On a more technical note, the Fed reintroduced the SLR – a banking orientated balance sheet restriction that was temporarily lifted in midst of last year’s market chaos. Despite initial fears, the funding markets were not disrupted, prices were still made, and the sky did not fall. Going forwards the short-term funding rates may drift lower as banks look to shift deposits (a liability for a bank) towards money funds, year-end funding may cost a little more and possibly an increase in UST volatility as price-makers widen bid /offer spreads. Overall, the market impact is not significant, but may detract from the banking sectors’ bottom line. Hence the disproportional amount of bank research on this topic.
US: Business and manufacturing surveys were stronger, but Feb core retail sales unexpectedly dropped to -3.5% (-0.6% exp., 6.0% prev.)
The FOMC met and left its QE program unchanged and its policy rate in the same range of 0.0% to 0.25% (0.0% to 0.25% exp., 0.0% to 0.25% prev.) The interest was the updated dot plot and press conference, where chair Powell messaged that despite the upgrades to growth and inflation, policy rates would not be moved until inflation had been realised, so the path of rates was unchanged.
Canada: Feb CPI (trimmed-mean) was weaker at +1.9% YoY (2.0% exp., 1.8% prev.), Jan core retail sales were better than expected, but still negative at -1.2% MoM (-2.7% exp., -4.1% prev.)

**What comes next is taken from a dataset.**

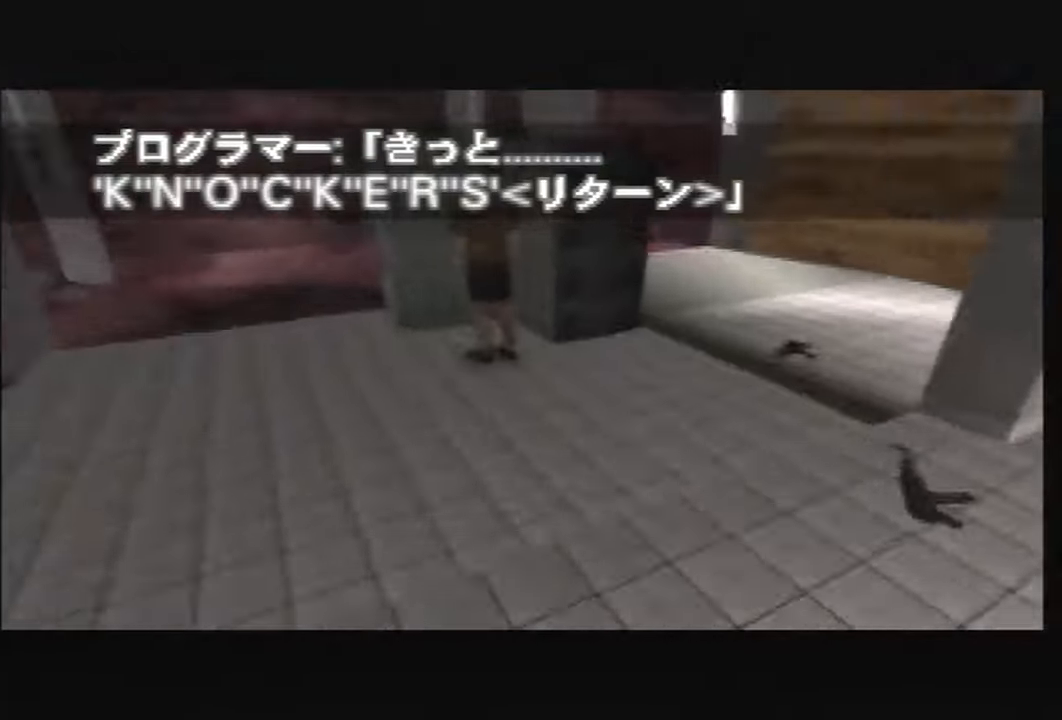
{"buttons": ["C_UP"], "left_stick": "down-right", "events": [[134, "left_stick", "down"], [200, "C_RIGHT", "up"], [301, "left_stick", "down-right"], [501, "C_LEFT", "up"]]}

Eurozone: Feb CPI was stable at +0.2% MoM (0.2% exp., 0.2% prev.) and 0.9% YoY (0.9% exp., 0.9% prev.) with core at +1.1% YoY (1.1% exp., 1.1% prev.) French CPI was stronger but low at +0.8% YoY (0.7% exp., 0.7% prev.) German survey measures of expectations and the current situation were slightly stronger. Italian CPI was stable at +1.0% YoY (1.0% exp., 1.0% prev.)
Sweden: Swedish Feb Core CPI printed lower than expected at +0.2% MoM (0.5% exp., -0.7% prev.) and +1.2% YoY (1.6% exp., 1.8% prev.). Unemployment dropped to +8.9% (9.0% exp., 8.9% prev.)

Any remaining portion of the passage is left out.